>>
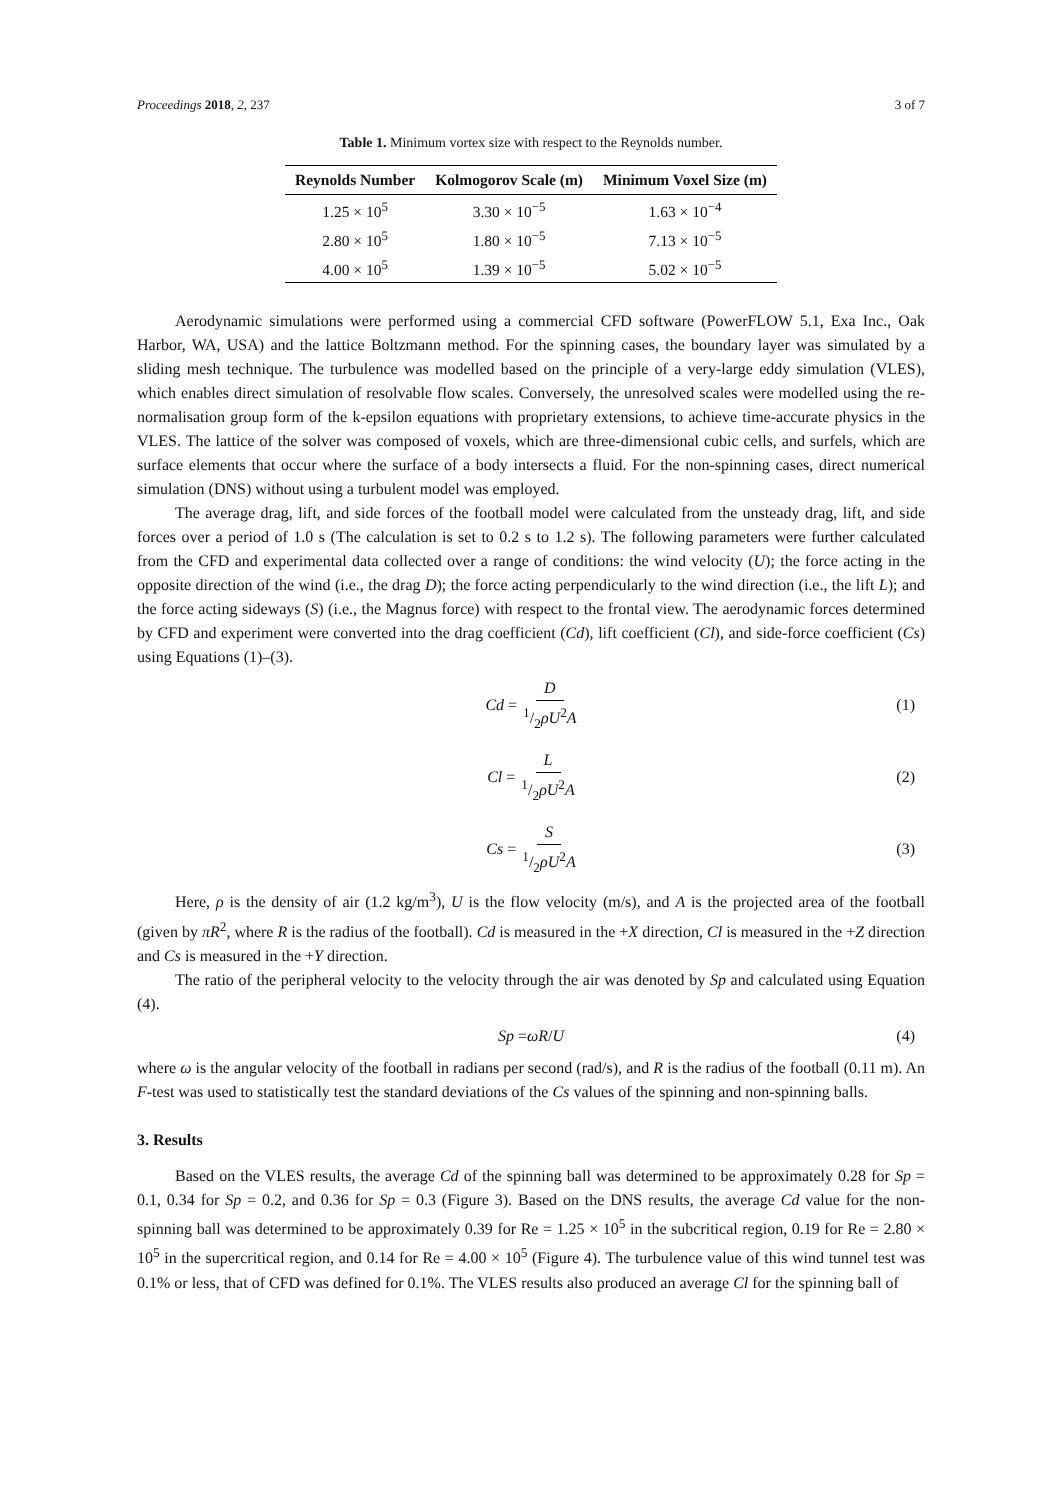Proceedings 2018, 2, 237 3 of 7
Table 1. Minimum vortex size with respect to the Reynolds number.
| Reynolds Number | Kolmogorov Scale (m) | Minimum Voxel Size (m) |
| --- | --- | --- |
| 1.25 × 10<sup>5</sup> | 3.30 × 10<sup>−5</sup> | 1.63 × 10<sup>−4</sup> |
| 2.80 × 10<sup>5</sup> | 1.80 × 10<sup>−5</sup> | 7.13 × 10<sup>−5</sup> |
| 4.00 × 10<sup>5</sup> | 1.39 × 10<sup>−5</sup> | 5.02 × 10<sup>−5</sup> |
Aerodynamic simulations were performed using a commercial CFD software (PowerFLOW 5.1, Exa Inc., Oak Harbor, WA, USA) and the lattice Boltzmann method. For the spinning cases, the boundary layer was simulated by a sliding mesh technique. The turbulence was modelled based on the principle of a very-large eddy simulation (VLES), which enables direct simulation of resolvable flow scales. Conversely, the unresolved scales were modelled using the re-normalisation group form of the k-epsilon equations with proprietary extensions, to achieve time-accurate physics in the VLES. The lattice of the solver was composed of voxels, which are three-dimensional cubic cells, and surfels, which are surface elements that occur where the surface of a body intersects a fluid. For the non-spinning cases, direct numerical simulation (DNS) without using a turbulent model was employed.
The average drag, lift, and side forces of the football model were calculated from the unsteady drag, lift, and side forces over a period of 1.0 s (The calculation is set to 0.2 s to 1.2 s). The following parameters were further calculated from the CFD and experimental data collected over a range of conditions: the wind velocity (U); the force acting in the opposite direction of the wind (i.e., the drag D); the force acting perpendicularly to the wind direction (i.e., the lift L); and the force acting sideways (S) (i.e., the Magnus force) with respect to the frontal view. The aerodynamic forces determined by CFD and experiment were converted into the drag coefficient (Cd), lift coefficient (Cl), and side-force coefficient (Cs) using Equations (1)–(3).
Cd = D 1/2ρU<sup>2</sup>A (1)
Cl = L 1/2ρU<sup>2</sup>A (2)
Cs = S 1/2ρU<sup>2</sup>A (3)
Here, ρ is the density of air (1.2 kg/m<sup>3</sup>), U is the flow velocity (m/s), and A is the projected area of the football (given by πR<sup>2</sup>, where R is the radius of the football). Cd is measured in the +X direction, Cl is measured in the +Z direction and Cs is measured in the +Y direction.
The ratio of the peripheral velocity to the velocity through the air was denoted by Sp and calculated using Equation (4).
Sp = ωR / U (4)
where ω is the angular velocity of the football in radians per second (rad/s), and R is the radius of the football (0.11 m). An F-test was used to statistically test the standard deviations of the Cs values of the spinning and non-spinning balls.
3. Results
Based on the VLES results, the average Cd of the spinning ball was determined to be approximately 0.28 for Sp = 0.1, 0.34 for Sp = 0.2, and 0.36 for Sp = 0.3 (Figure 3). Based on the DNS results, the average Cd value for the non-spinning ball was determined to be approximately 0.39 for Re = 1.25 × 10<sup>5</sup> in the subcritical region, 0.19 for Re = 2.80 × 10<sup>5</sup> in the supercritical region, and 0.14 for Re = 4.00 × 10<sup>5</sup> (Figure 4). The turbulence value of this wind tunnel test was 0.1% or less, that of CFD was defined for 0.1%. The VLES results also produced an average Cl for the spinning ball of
<<
WHAT IS BEING ASKED ▸ The entries above hold the needed span. Transcribe exactly the lines from the one with "7.13 × 10<sup>−5</sup> |" to the one with "5.02 × 10<sup>−5</sup> |", both included.

RESULT OF THIS TASK ▸
| 2.80 × 10<sup>5</sup> | 1.80 × 10<sup>−5</sup> | 7.13 × 10<sup>−5</sup> |
| 4.00 × 10<sup>5</sup> | 1.39 × 10<sup>−5</sup> | 5.02 × 10<sup>−5</sup> |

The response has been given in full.